━━ Reading passage ━━

Jewish Labour Movement
- Abbreviation: JLM
- Formation: 1903
- Location: United Kingdom;
- Members: 3,000 (2020)
- National movement chair: Ella Rose-Jacobs
- Parliamentary chair: vacant as of April 2026
- National secretary: Rebecca Filer
- National vice chairs: Miriam Mirwich and Izzy Lenga
- Affiliations: Labour Party (UK); Board of Deputies of British Jews; Zionist Federation of Great Britain and Ireland; World Zionist Organization; The Democrats (Israel);
- Website: jewishlabour.uk
- Formerly called: Poale Zion (PZ)

= Jewish Labour Movement =

Socialist society in the United Kingdom

The Jewish Labour Movement (JLM), known as Poale Zion (Great Britain) from 1903 to 2004, is a Labour Zionist socialist society affiliated with the UK Labour Party. It was a member of the Avodah–Meretz–Arzenu–Ameinu grouping within the World Zionist Organization.

JLM is affiliated with the Board of Deputies of British Jews and the Zionist Federation of Great Britain and Ireland. The organisation's stated aims include maintaining and promoting Labour Zionism and supporting the development of political activists aligned with the Jewish Labour Movement's principles.

==Aims and membership==
The organisation states that its aim is "to organise and maintain a political movement of Jewish people within the UK Labour Party and the international labour movement".

Full membership is open to Jews, while non-Jewish supporters may apply for ally membership. Only full members are eligible to vote in JLM decision-making processes and internal elections. Individuals who are members of political parties that oppose the Labour Party in elections are ineligible for membership.

The Jewish Labour Movement's stated values are based on a relationship between the Labour Party and Labour Zionism. These values are set out in the organisation's constitution and include support for international peace and cooperation; democratic socialism in the United Kingdom and Israel; the application of Jewish ethical principles to the pursuit of social justice and environmental sustainability; the promotion of the centrality of Israel in Jewish life; and opposition to fascist, racist, and antisemitic groups.

==Poale Zion==
===Establishment===
Poale Zion in Britain originated in the Ma'aravi ("Western") Society, which was formed in London in 1902 by the Jewish journalist Kalman Marmor, influenced by the Eastern European Labour Zionist movement led by Ber Borochov. Branches of Poale Zion were established in London and Leeds in 1903–1904 and 1905 respectively, and in Manchester and Liverpool by 1906. Two branches operated in London, one affiliated with the garment workers' union and the other with the Independent Cabinet Makers Union. A permanent headquarters was opened in Whitechapel in February 1904, and a national organisation was formally established at a conference held in Manchester in 1906.

===Early 20th century===
Poale Zion was active in Britain during World War I under the leadership of J Pomeranz and Morris Meyer and was influential on the British labour movement. During this period, it contributed to discussions surrounding the Labour Party's War Aims Memorandum, drafted by Sidney Webb and Arthur Henderson, which expressed support for Jewish settlement in Palestine. This document preceded the Balfour Declaration by three months. At this time, Poale Zion published the periodical Jewish Labour Correspondence.

━━━
━━ Extracted data ━━

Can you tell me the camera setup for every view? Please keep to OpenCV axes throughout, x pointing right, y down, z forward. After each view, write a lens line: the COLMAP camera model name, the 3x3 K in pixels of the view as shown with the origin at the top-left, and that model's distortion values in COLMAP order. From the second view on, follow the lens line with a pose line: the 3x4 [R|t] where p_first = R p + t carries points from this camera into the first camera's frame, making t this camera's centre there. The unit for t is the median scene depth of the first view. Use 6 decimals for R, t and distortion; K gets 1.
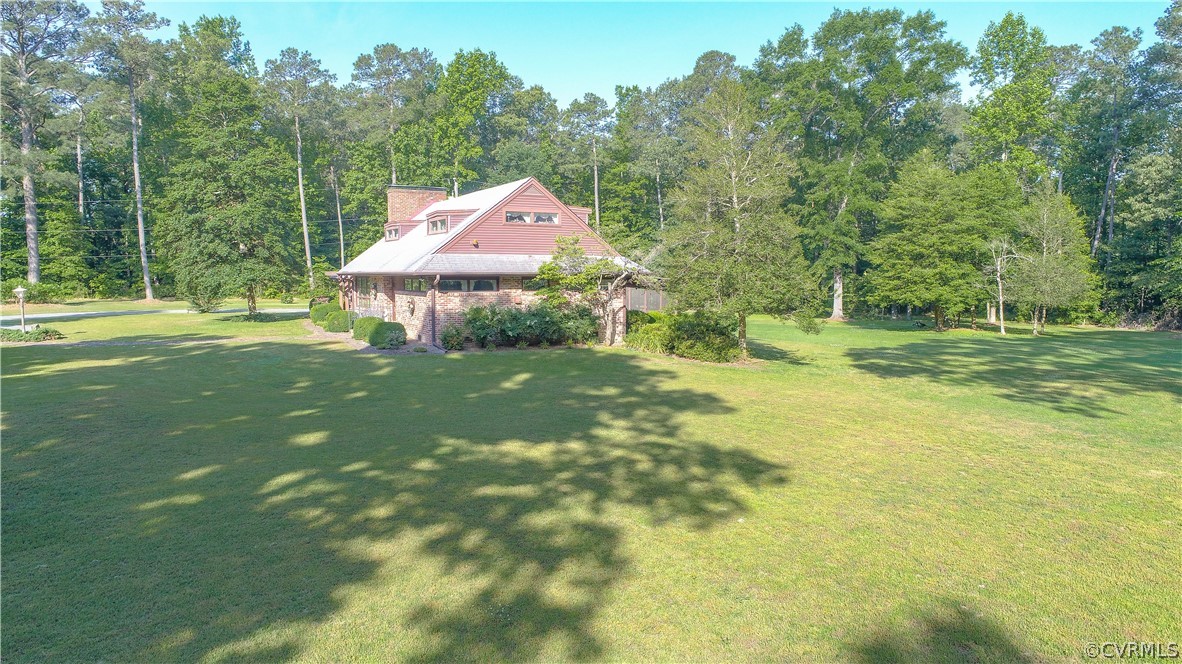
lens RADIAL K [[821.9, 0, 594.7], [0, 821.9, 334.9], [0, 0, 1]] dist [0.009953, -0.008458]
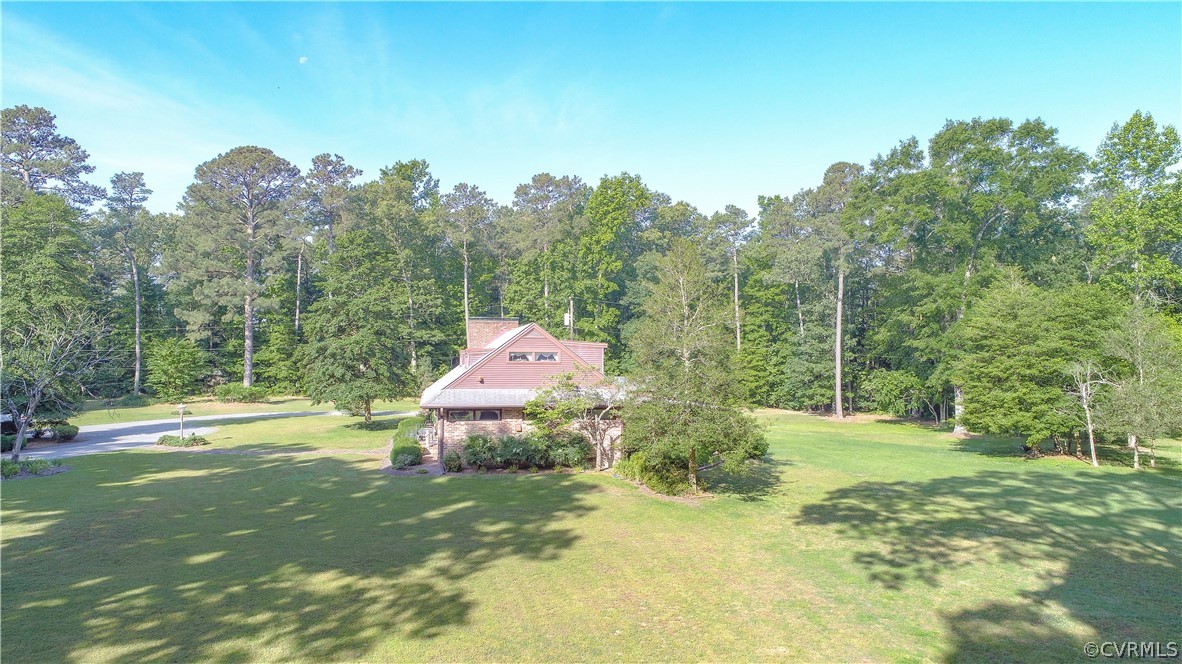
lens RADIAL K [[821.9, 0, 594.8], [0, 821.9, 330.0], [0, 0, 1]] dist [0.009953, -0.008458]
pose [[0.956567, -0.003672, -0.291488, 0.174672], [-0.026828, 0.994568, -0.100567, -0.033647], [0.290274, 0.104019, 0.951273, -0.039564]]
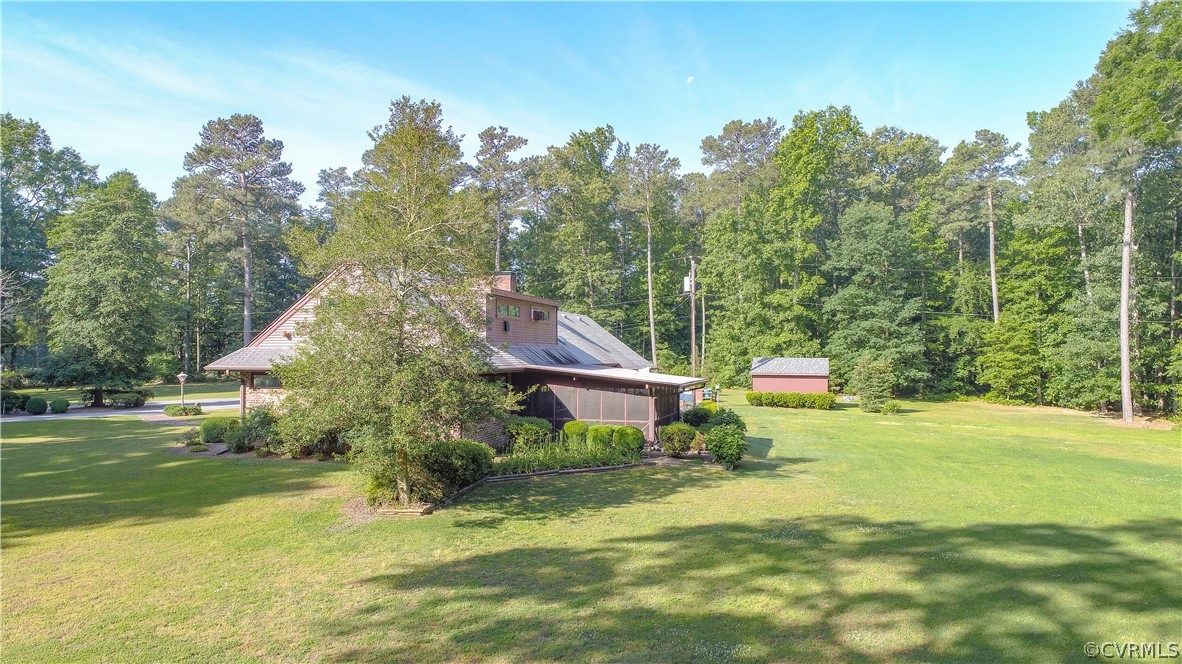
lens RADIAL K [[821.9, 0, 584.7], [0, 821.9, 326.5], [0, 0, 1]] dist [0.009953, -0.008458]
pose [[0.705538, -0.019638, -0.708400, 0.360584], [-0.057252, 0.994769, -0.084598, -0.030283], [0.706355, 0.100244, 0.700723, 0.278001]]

━━━

▶ **Questions on the material**
a) In the entries, from the first line through the line containing "0.104019, 0.951273, -0.039564]]", replace "camera setup" with "camera configuration" and reproduce those lines otherwise unchanged, leaving out the pictures.
b) Carry on the article about the Jewish Labour Movement from the point where it ends.
The article and the entries have no connection to each other.

▶ **Answers to each task**
a)
Can you tell me the camera configuration for every view? Please keep to OpenCV axes throughout, x pointing right, y down, z forward. After each view, write a lens line: the COLMAP camera model name, the 3x3 K in pixels of the view as shown with the origin at the top-left, and that model's distortion values in COLMAP order. From the second view on, follow the lens line with a pose line: the 3x4 [R|t] where p_first = R p + t carries points from this camera into the first camera's frame, making t this camera's centre there. The unit for t is the median scene depth of the first view. Use 6 decimals for R, t and distortion; K gets 1.
lens RADIAL K [[821.9, 0, 594.7], [0, 821.9, 334.9], [0, 0, 1]] dist [0.009953, -0.008458]
lens RADIAL K [[821.9, 0, 594.8], [0, 821.9, 330.0], [0, 0, 1]] dist [0.009953, -0.008458]
pose [[0.956567, -0.003672, -0.291488, 0.174672], [-0.026828, 0.994568, -0.100567, -0.033647], [0.290274, 0.104019, 0.951273, -0.039564]]

b)
After the war, Poale Zion produced several pamphlets in Yiddish and published a Yiddish-language journal, Undzer Veg. Shlomo Kaplansky collaborated with the Independent Labour Party in the establishment of the International Working Union of Socialist Parties.

In mid-1920, the World Union of Poale Zion, based in Vienna, established a London office led by Kaplansky and David Ben-Gurion. The office was located in Petticoat Lane, where Moshe Sharett worked part-time translating material from Yiddish into English. The organisation developed contacts with both the Labour Party and the Independent Labour Party and achieved affiliation with the British Labour Party in 1920 under the name the Jewish Socialist Labour Party. It reported a membership of approximately 3,000, though actual membership was several hundred. Among the policy issues it sought to influence was the determination of the northern border of Mandatory Palestine at the San Remo conference, advocating for an extension to the Litani River. Its influence on the Labour Party's Middle East policy was limited, and the London office closed in March 1921.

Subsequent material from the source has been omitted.